**WORK TO COMPLETE**. Pictures are to be left out. Copy exactly, and only, the lines from the start of the entries below to the line with "25: (429, 31, 40.57)", both included.

**DATA TO PROCESS**.

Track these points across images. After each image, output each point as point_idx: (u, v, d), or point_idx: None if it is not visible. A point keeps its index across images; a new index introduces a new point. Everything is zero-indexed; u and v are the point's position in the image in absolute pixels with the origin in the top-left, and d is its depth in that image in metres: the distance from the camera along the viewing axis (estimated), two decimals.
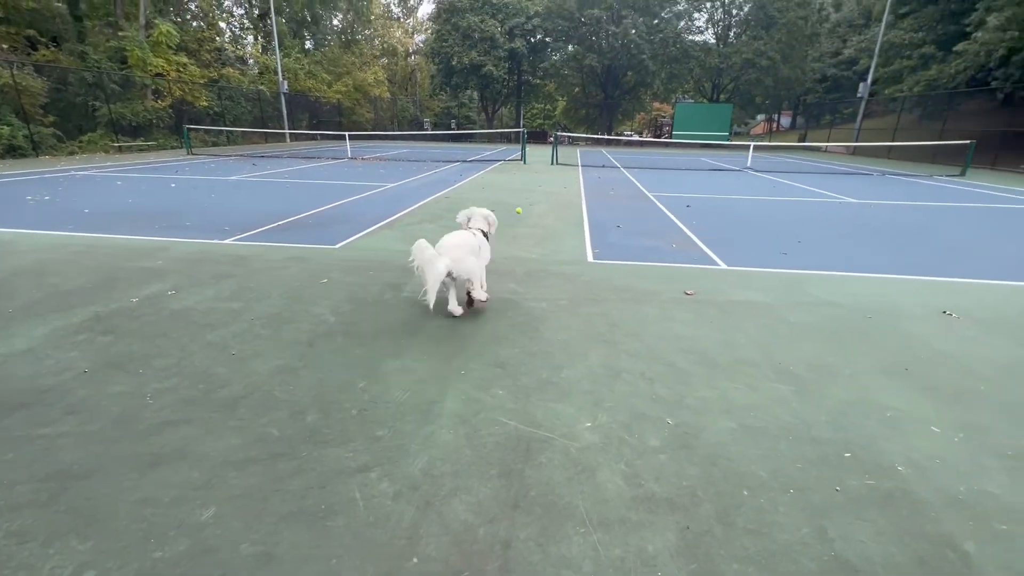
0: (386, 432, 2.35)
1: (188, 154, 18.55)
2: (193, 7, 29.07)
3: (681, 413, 2.54)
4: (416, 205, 8.59)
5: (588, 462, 2.17)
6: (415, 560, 1.68)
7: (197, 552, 1.69)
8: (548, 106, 50.71)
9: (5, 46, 18.06)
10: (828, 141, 28.14)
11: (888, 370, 3.01)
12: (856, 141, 25.49)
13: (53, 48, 19.96)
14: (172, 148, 20.91)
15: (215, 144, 24.17)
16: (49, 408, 2.48)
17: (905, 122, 24.43)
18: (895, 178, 14.55)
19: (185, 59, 23.03)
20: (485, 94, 38.67)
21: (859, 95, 25.72)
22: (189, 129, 19.50)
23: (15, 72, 16.40)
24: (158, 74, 21.54)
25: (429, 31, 40.57)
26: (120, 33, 20.85)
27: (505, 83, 37.46)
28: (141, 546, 1.70)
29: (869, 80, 25.21)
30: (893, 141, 21.18)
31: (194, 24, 28.32)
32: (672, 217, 7.87)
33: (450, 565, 1.66)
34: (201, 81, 24.07)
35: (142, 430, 2.32)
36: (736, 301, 4.14)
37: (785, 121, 46.63)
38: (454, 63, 34.02)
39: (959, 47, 19.22)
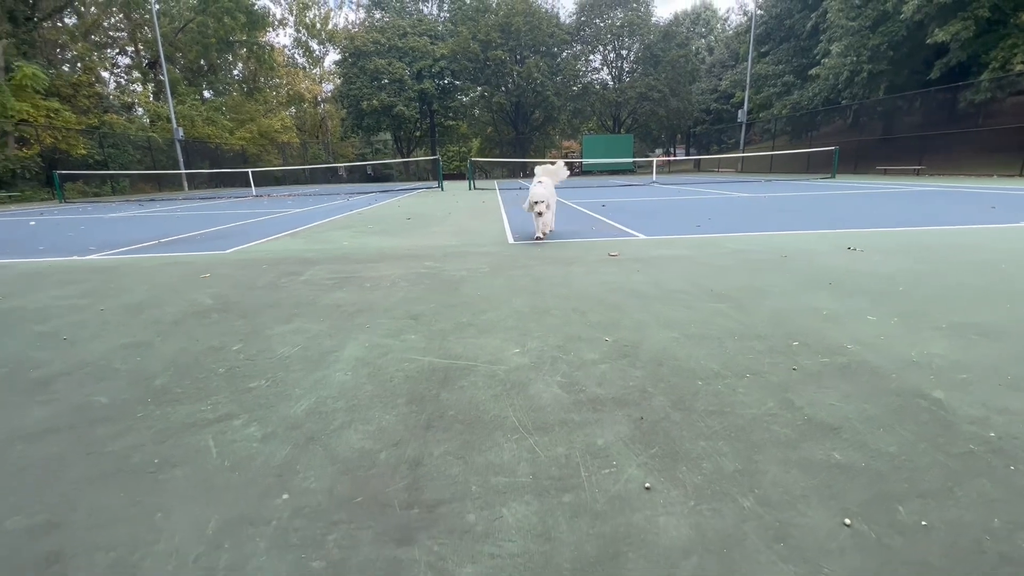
0: (262, 383, 1.83)
1: (61, 203, 16.43)
2: (67, 54, 26.77)
3: (617, 332, 2.26)
4: (326, 220, 8.00)
5: (518, 379, 1.80)
6: (285, 496, 1.20)
7: None
8: (463, 148, 51.81)
9: None
10: (719, 166, 31.00)
11: (813, 285, 2.96)
12: (742, 161, 28.27)
13: None
14: (42, 200, 18.48)
15: (97, 195, 21.71)
16: None
17: (779, 144, 27.54)
18: (778, 182, 16.08)
19: (57, 104, 20.81)
20: (399, 135, 38.72)
21: (739, 120, 28.74)
22: (61, 175, 17.35)
23: None
24: (22, 120, 19.23)
25: (336, 76, 40.30)
26: None
27: (418, 124, 37.78)
28: None
29: (745, 107, 28.31)
30: (772, 151, 23.68)
31: (65, 68, 25.97)
32: (590, 213, 7.92)
33: (335, 495, 1.19)
34: (78, 128, 21.82)
35: None
36: (659, 256, 4.04)
37: (680, 153, 51.10)
38: (363, 106, 33.85)
39: (813, 71, 22.17)
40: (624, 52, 36.80)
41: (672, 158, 42.95)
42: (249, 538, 1.06)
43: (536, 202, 4.72)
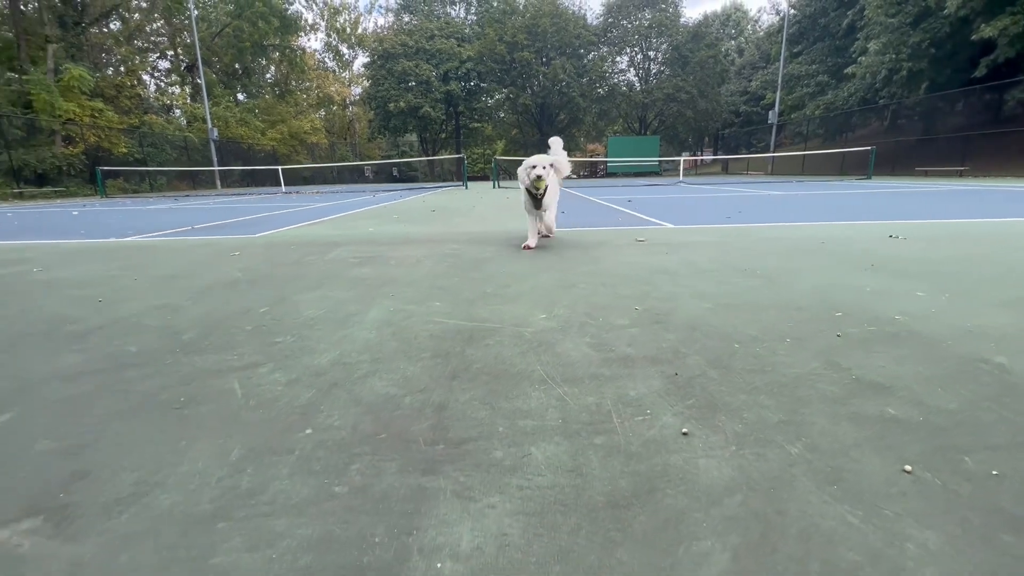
0: (288, 339, 1.83)
1: (102, 198, 17.12)
2: (112, 58, 27.94)
3: (647, 302, 2.18)
4: (351, 212, 8.10)
5: (545, 340, 1.75)
6: (308, 431, 1.17)
7: None
8: (487, 150, 52.08)
9: None
10: (748, 168, 30.33)
11: (854, 267, 2.82)
12: (772, 163, 27.60)
13: None
14: (85, 195, 19.28)
15: (136, 191, 22.56)
16: None
17: (811, 146, 26.79)
18: (811, 183, 15.61)
19: (101, 105, 21.75)
20: (424, 137, 39.16)
21: (769, 122, 28.09)
22: (103, 171, 18.08)
23: None
24: (69, 120, 20.15)
25: (365, 78, 40.99)
26: (24, 77, 19.47)
27: (443, 125, 38.17)
28: None
29: (776, 108, 27.66)
30: (805, 151, 23.03)
31: (110, 71, 27.10)
32: (616, 207, 7.82)
33: (359, 431, 1.16)
34: (120, 127, 22.74)
35: None
36: (688, 241, 3.93)
37: (707, 159, 50.18)
38: (391, 107, 34.36)
39: (849, 70, 21.50)
40: (651, 53, 36.47)
41: (701, 156, 42.21)
42: (271, 464, 1.04)
43: (533, 167, 3.53)
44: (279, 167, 19.82)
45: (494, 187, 17.58)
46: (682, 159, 20.71)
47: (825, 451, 1.04)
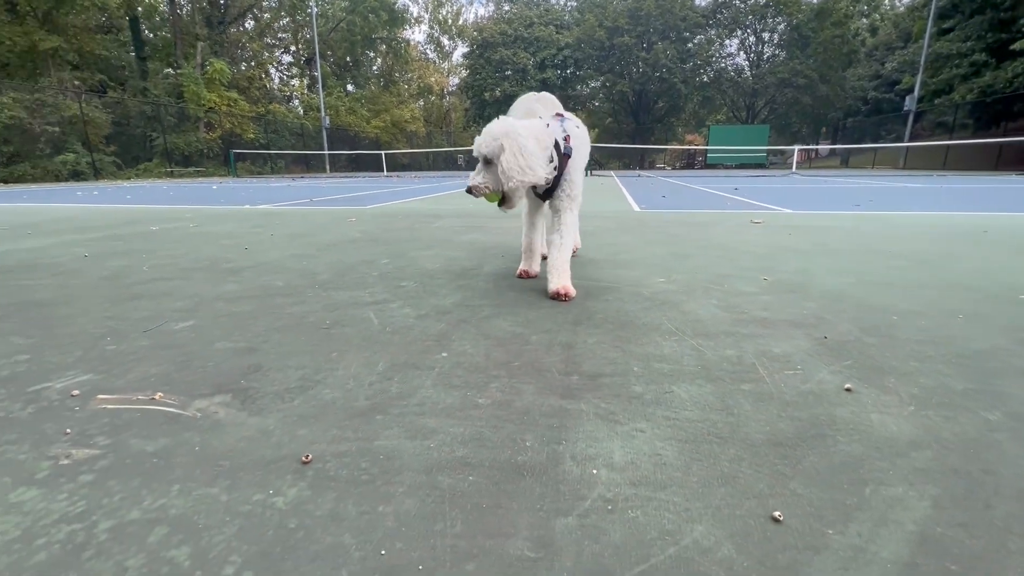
0: (411, 284, 1.92)
1: (234, 178, 19.31)
2: (245, 53, 31.26)
3: (776, 275, 2.01)
4: (450, 192, 8.39)
5: (668, 300, 1.67)
6: (444, 354, 1.22)
7: (158, 346, 1.28)
8: None
9: (77, 82, 19.58)
10: (874, 163, 27.02)
11: None
12: (905, 156, 24.33)
13: (119, 90, 21.63)
14: (220, 175, 21.87)
15: (260, 173, 25.20)
16: (34, 272, 2.19)
17: (958, 136, 23.19)
18: (957, 178, 13.54)
19: (236, 95, 24.45)
20: None
21: (905, 109, 24.73)
22: (236, 154, 20.36)
23: (83, 104, 17.68)
24: (210, 108, 22.89)
25: (463, 68, 42.11)
26: (178, 71, 22.41)
27: None
28: (93, 342, 1.31)
29: (916, 94, 24.26)
30: (951, 141, 19.99)
31: (243, 66, 30.29)
32: (721, 194, 7.34)
33: (492, 358, 1.19)
34: (250, 115, 25.44)
35: (129, 283, 1.98)
36: (813, 225, 3.58)
37: (824, 151, 45.31)
38: (486, 96, 35.00)
39: (1016, 45, 18.24)
40: (766, 35, 33.60)
41: (818, 146, 38.42)
42: (415, 377, 1.09)
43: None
44: (382, 152, 21.05)
45: (587, 174, 17.30)
46: (796, 149, 18.91)
47: None
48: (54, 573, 0.57)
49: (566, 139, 1.69)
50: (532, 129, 1.60)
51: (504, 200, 1.62)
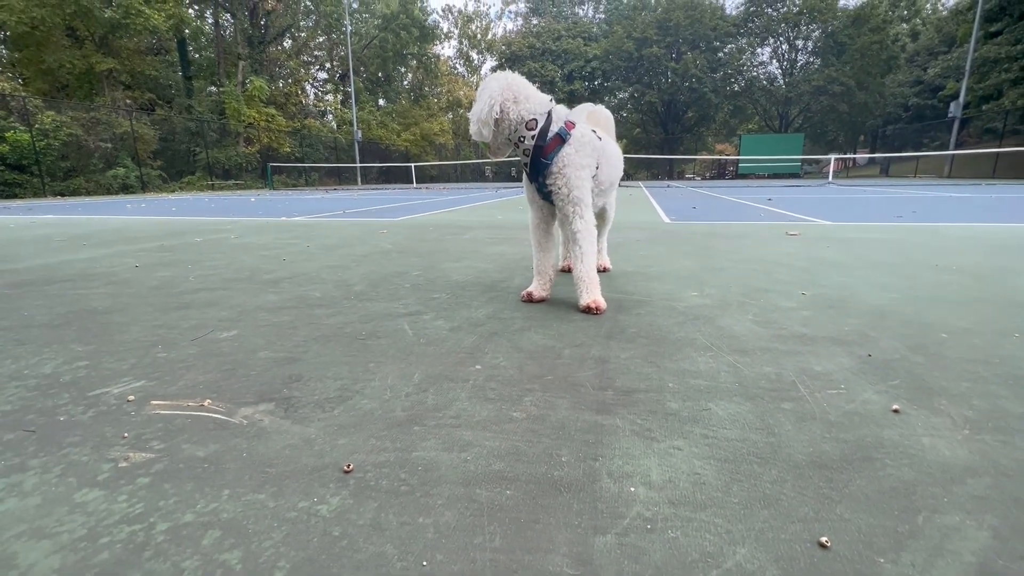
0: (443, 295, 1.95)
1: (271, 191, 20.02)
2: (283, 70, 32.56)
3: (815, 289, 1.96)
4: (479, 204, 8.48)
5: (702, 314, 1.65)
6: (477, 367, 1.23)
7: (205, 354, 1.34)
8: None
9: (129, 101, 20.76)
10: (916, 172, 25.96)
11: None
12: (950, 165, 23.30)
13: (167, 108, 22.83)
14: (257, 188, 22.72)
15: (295, 185, 26.06)
16: (91, 281, 2.32)
17: (1007, 143, 22.08)
18: (1008, 187, 12.88)
19: (273, 111, 25.45)
20: None
21: (950, 115, 23.74)
22: (272, 167, 21.13)
23: (133, 122, 18.72)
24: (249, 124, 23.87)
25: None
26: (220, 89, 23.48)
27: None
28: (145, 349, 1.38)
29: (961, 99, 23.28)
30: (1000, 149, 19.06)
31: (280, 83, 31.51)
32: (754, 204, 7.19)
33: (525, 372, 1.19)
34: (286, 130, 26.41)
35: (177, 292, 2.08)
36: (852, 237, 3.47)
37: (862, 159, 43.79)
38: None
39: None
40: (799, 43, 32.93)
41: (855, 155, 37.26)
42: (450, 389, 1.11)
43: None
44: (412, 165, 21.48)
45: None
46: (832, 158, 18.37)
47: None
48: (118, 571, 0.60)
49: (568, 125, 1.65)
50: (525, 91, 1.63)
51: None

**EXERCISE ANSWER**.
Track these points across images. After each image, output each point as point_idx: (u, v, d), or point_idx: None if it is not visible. A point keeps its index across images; a new index introduces a new point. Everything is zero-indexed; u and v are the point's position in the image in absolute pixels with the origin in the top-left, and d is its depth in that image in metres: the distance from the camera along the viewing axis (estimated), two decimals.
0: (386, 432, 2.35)
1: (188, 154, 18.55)
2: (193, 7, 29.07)
3: (681, 413, 2.54)
4: (416, 205, 8.59)
5: (588, 462, 2.17)
6: (415, 560, 1.68)
7: (197, 552, 1.69)
8: (548, 106, 50.71)
9: (5, 46, 18.06)
10: (828, 141, 28.14)
11: (888, 370, 3.01)
12: (856, 141, 25.49)
13: (53, 48, 19.96)
14: (172, 148, 20.91)
15: (215, 144, 24.17)
16: (49, 408, 2.48)
17: (905, 122, 24.43)
18: (895, 178, 14.55)
19: (185, 59, 23.03)
20: (485, 94, 38.67)
21: (859, 95, 25.72)
22: (189, 129, 19.50)
23: (15, 72, 16.40)
24: (158, 74, 21.54)
25: (429, 31, 40.57)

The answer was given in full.